Molewa indicated that the implementation of the Magaliesberg Biosphere Reserve management plan would create a number of alternative community opportunities in partnership with the private sector and mitigate negative industrial impacts in pursuit of sustainable tourism and cultural heritage development.

Molewa added that the designation of the Gouritz Cluster Biosphere Reserve, which was South Africa’s biggest biosphere reserve, “will enhance South Africa’s status as the third most biodiverse country in the world and enhance our effort to conserve the world renowned Cape Floral region”.

Launched in 1970 by the Unesco General Conference, the Intergovernmental Man and Biosphere Programme aims to improve human environments and preserve natural ecosystems. The Programme promotes research and capacity building with the main objective of reducing the loss of biodiversity and addressing the ecological, social and economic aspects.
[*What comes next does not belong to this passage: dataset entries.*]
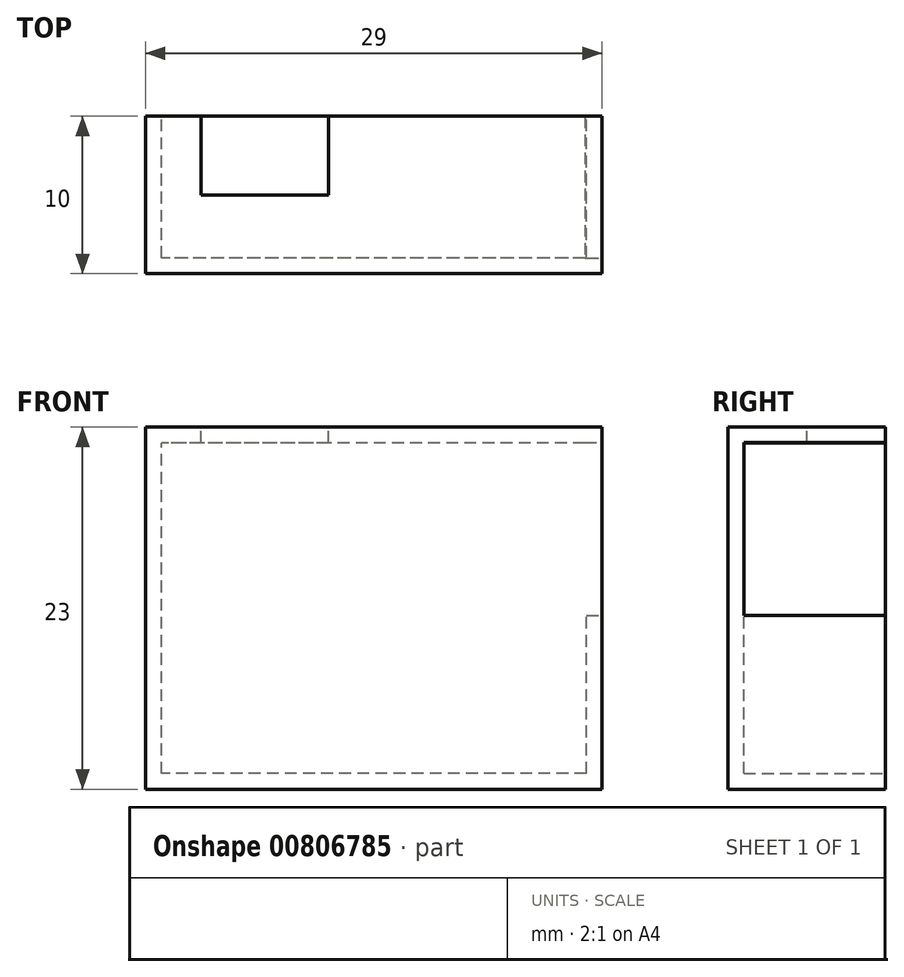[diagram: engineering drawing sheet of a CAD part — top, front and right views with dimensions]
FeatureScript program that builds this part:
annotation { "Feature Type Name" : "Feature", "Feature Type Description" : "" }
export const myFeature = defineFeature(function(context is Context, id is Id, definition is map)
    precondition{}
    {
        {
            var Q0;
            Q0=qCreatedBy(makeId("Front.planeOp"),FACE);
            var sketch = newSketch(context, id + "F0", { "sketchPlane" : qUnion([Q0])});
            skLineSegment(sketch, "E0.bottom", {"start": v(13.5, -10.5) * mm, "end": v(-13.5, -10.5) * mm});
            skLineSegment(sketch, "E0.top", {"start": v(13.5, 10.5) * mm, "end": v(-13.5, 10.5) * mm});
            skLineSegment(sketch, "E0.left", {"start": v(13.5, -10.5) * mm, "end": v(13.5, 10.5) * mm});
            skLineSegment(sketch, "E0.right", {"start": v(-13.5, -10.5) * mm, "end": v(-13.5, 10.5) * mm});
            skPoint(sketch, "E0.middle", {"position": v(0, 0) * mm});
            skLineSegment(sketch, "E1.bottom", {"start": v(14.5, -11.5) * mm, "end": v(-14.5, -11.5) * mm});
            skLineSegment(sketch, "E1.top", {"start": v(14.5, 11.5) * mm, "end": v(-14.5, 11.5) * mm});
            skLineSegment(sketch, "E1.left", {"start": v(14.5, -11.5) * mm, "end": v(14.5, 11.5) * mm});
            skLineSegment(sketch, "E1.right", {"start": v(-14.5, -11.5) * mm, "end": v(-14.5, 11.5) * mm});
            skSolve(sketch);
        }
        {
            var Q0;
            Q0=makeQuery(id+"F0.imprint","IMPRINT",FACE,{"disambiguationData":[TD([[makeQuery(id+"F0.imprint","IMPRINT",EDGE,{"derivedFrom":sQuery(id+"F0.wireOp",EDGE,"E0.bottom")}),1.0]])]});
            var Q1;
            Q1=makeQuery(id+"F0.imprint","IMPRINT",FACE,{"disambiguationData":[TD([[makeQuery(id+"F0.imprint","IMPRINT",EDGE,{"derivedFrom":sQuery(id+"F0.wireOp",EDGE,"E0.bottom")}),-1.0]])]});
            extrude(context, id + "F1", {"entities" : qUnion([Q0, Q1]), "depth" : 10 * mm, "offsetDistance" : 25 * mm});
        }
        {
            var Q0;
            Q0=makeQuery(id+"F0.imprint","IMPRINT",FACE,{"disambiguationData":[TD([[makeQuery(id+"F0.imprint","IMPRINT",EDGE,{"derivedFrom":sQuery(id+"F0.wireOp",EDGE,"E0.bottom")}),-1.0]])]});
            extrude(context, id + "F2", {"entities" : qUnion([Q0]), "operationType" : NewBodyOperationType.REMOVE, "depth" : 9 * mm, "offsetDistance" : 25 * mm});
        }
        {
            var Q0;
            Q0=makeQuery(id+"F0.imprint","IMPRINT",FACE,{"disambiguationData":[TD([[makeQuery(id+"F0.imprint","IMPRINT",EDGE,{"derivedFrom":sQuery(id+"F0.wireOp",EDGE,"E0.bottom")}),1.0]])]});
            var sketch = newSketch(context, id + "F3", { "sketchPlane" : qUnion([Q0])});
            skLineSegment(sketch, "E2", {"start": v(13.4, 10.53) * mm, "end": v(13.4, -0.47) * mm});
            skLineSegment(sketch, "E3", {"start": v(13.4, -0.47) * mm, "end": v(14.64, -0.47) * mm});
            skLineSegment(sketch, "E4", {"start": v(14.64, -0.47) * mm, "end": v(14.64, 10.53) * mm});
            skLineSegment(sketch, "E5", {"start": v(13.4, 10.53) * mm, "end": v(15.75, 10.53) * mm});
            skSolve(sketch);
        }
        {
            var Q0;
            Q0 = qSketchRegion(id + "F3", true);
            extrude(context, id + "F4", {"entities" : qUnion([Q0]), "operationType" : NewBodyOperationType.REMOVE, "depth" : 9 * mm, "offsetDistance" : 25 * mm});
        }
        {
            var Q0;
            Q0=makeQuery(id+"F0.imprint","IMPRINT",FACE,{"disambiguationData":[TD([[makeQuery(id+"F0.imprint","IMPRINT",EDGE,{"derivedFrom":sQuery(id+"F0.wireOp",EDGE,"E0.bottom")}),1.0]])]});
            var sketch = newSketch(context, id + "F5", { "sketchPlane" : qUnion([Q0])});
            skLineSegment(sketch, "E6.bottom", {"start": v(-13.52, 10.52) * mm, "end": v(-10.97, 10.52) * mm});
            skLineSegment(sketch, "E6.top", {"start": v(-13.52, 11.56) * mm, "end": v(-10.97, 11.56) * mm});
            skLineSegment(sketch, "E6.left", {"start": v(-13.52, 10.52) * mm, "end": v(-13.52, 11.56) * mm});
            skLineSegment(sketch, "E6.right", {"start": v(-10.97, 10.52) * mm, "end": v(-10.97, 11.56) * mm});
            skLineSegment(sketch, "E7.bottom", {"start": v(-10.97, 10.13) * mm, "end": v(-2.89, 10.13) * mm});
            skLineSegment(sketch, "E7.top", {"start": v(-10.97, 11.86) * mm, "end": v(-2.89, 11.86) * mm});
            skLineSegment(sketch, "E7.left", {"start": v(-10.97, 10.13) * mm, "end": v(-10.97, 11.86) * mm});
            skLineSegment(sketch, "E7.right", {"start": v(-2.89, 10.13) * mm, "end": v(-2.89, 11.86) * mm});
            skSolve(sketch);
        }
        {
            var Q0;
            {var subQ1=sQuery(id+"F5.wireOp",EDGE,"E7.top");Q0=makeQuery(id+"F5.imprint","IMPRINT",FACE,{"disambiguationData":[TD([[makeQuery(id+"F5.imprint","IMPRINT",EDGE,{"derivedFrom":subQ1}),-1.0]])]});}
            var Q1;
            {var subQ0=sQuery(id+"F5.wireOp",EDGE,"E7.bottom");Q1=makeQuery(id+"F5.imprint","IMPRINT",FACE,{"disambiguationData":[TD([[makeQuery(id+"F5.imprint","IMPRINT",EDGE,{"derivedFrom":subQ0}),1.0]])]});}
            var Q2;
            {var subQ0=sQuery(id+"F5.wireOp",EDGE,"E7.left");var subQ1=makeQuery(id+"F5.imprint","INTERSECT",VERTEX,{"derivedFrom":[sQuery(id+"F5.wireOp",EDGE,"E6.bottom"),subQ0]});Q2=makeQuery(id+"F5.imprint","IMPRINT",FACE,{"disambiguationData":[TD([[makeQuery(id+"F5.imprint","IMPRINT",EDGE,{"disambiguationData":[TD([[subQ1,1.0]])],"derivedFrom":subQ0}),-1.0]])]});}
            extrude(context, id + "F6", {"entities" : qUnion([Q0, Q1, Q2]), "operationType" : NewBodyOperationType.REMOVE, "depth" : 5 * mm, "offsetDistance" : 25 * mm});
        }
    });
The Unesco network of biosphere reserves connects people around the world who were pioneering a positive future for people and nature.

The South African delegation was being led by the Acting Deputy Director General for Biodiversity and Conservation in the Department of Environmental Affairs, Skumsa Mancotywa, who was supported by the Heads of Departments for Gauteng Department of Agriculture and Rural Development, Thandeka Mbasa and North West Department of Rural, Environment and Agricultural Development, Dr Poncho Mokaila.